One side of a panel is staked to the ground with 1/2″x3′ rebar, then flexed into an arch before the other side is staked in. A floor 8′ wide produces an arch just under 6′ high. The rebar is important because these panels, while flexible, take a lot of pressure to stay in place and 3′ rebar pounded deeply provides the necessary strength. Each panel is erected next to the others, and fastened to its neighbors with looped wire at many intervals along the hoop. Cover can be provided by plastic sheeting or tarps; the latter are stronger and easier to attach using office-supply binder clips and twine tied from the grommets to the base of the panel.

I find that an 8’x12′ structure using 3 panels takes me 1-2 hours to build from start to finish. We have three of these structures currently, serving as chicken house, milking shed, and hay storage, and more are in the works as greenhouses and other storage. They are easy to take down and move if plans change, and generate no waste as everything can be reassembled elsewhere as needed.
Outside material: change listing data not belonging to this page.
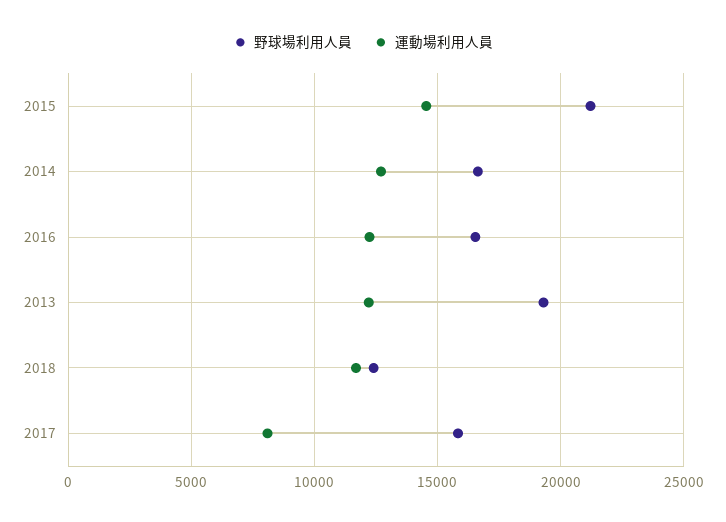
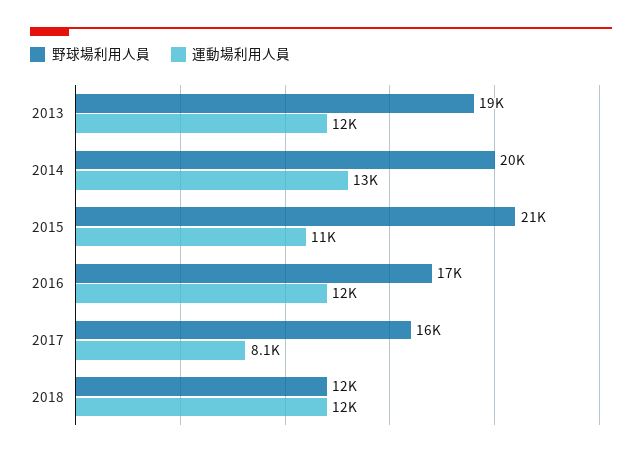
運動場利用人員, 2015: 14500 -> 11000
野球場利用人員, 2014: 16500 -> 20000

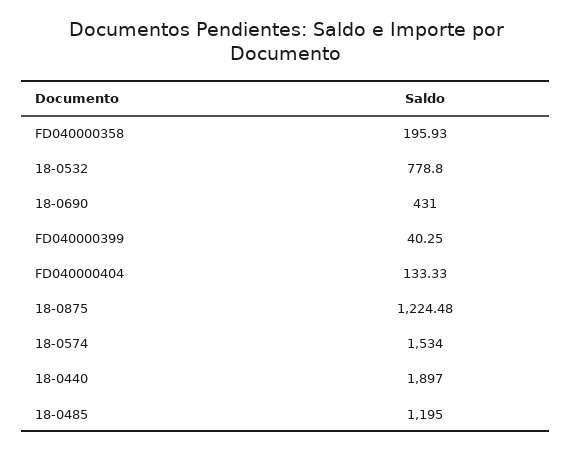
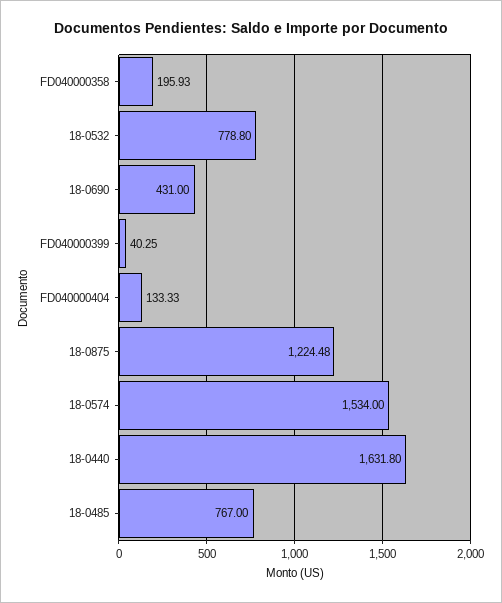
18-0440: 1897 -> 1631.8
18-0485: 1195 -> 767

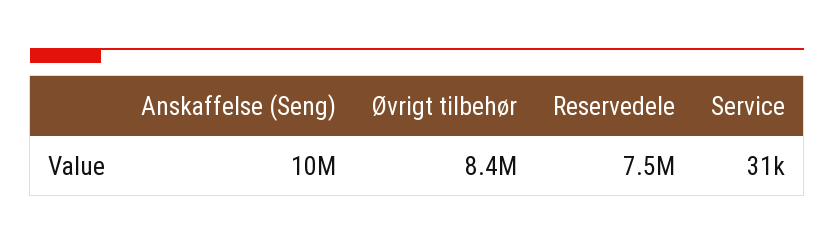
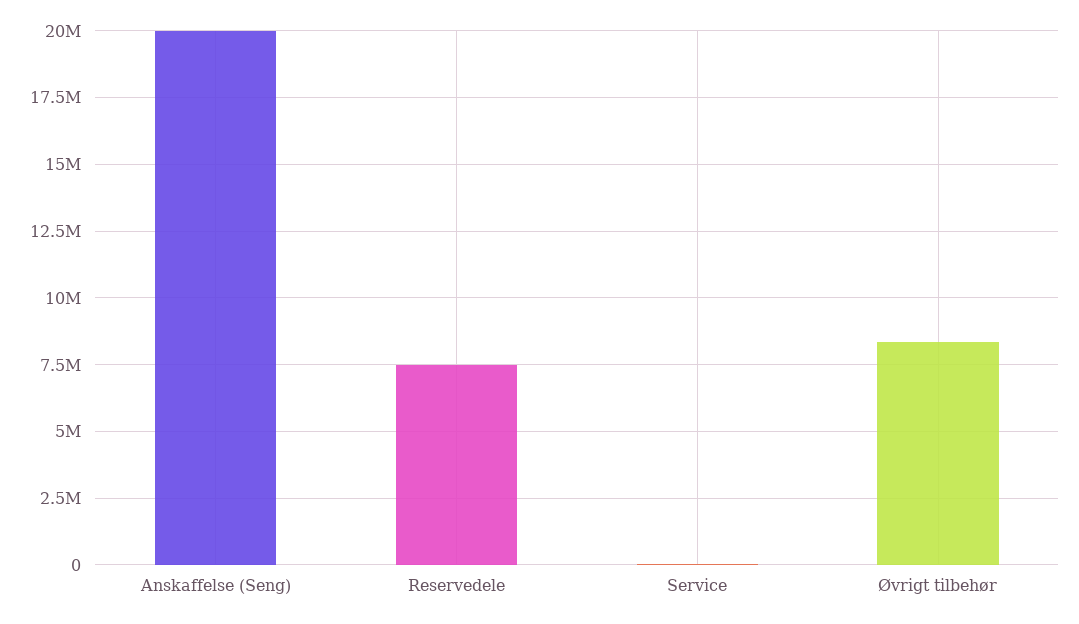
Anskaffelse (Seng): 10000000 -> 20000000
This sort of structure is easy, affordable, completely reuseable, and stands up to weather quite well, as it’s able to flex in high winds and won’t rot or decay. Thick tarps ought to provide reasonable hail protection, and are easier to replace than shingles. We love these structures, and it’s something many folks with small farms could consider using. For our chicken house, we simply lined the inside with straw bales for insulation and built plywood and screened walls for the ends. For our milking shed, we staked additional panels across the ends (one loose as a gate) to keep the goats out as needed. For hay storage, we just left the ends open and place the hay on a raised platform to keep it off the damp ground. For greenhouses, we cover the hoop in clear plastic and built ends with windows and doors as needed. Flooring can be gravel, wood chips, straw, or a combination depending on need.

Using these gives us quickly available structures, while letting us learn and experiment with interior floor layouts so that when we do get around to building a more permanent hen house or goat barn, we have a better sense of what we want to do. This is certainly not our idea, and a Google search turns up many versions, but this is how we do it and it works wonderfully for us.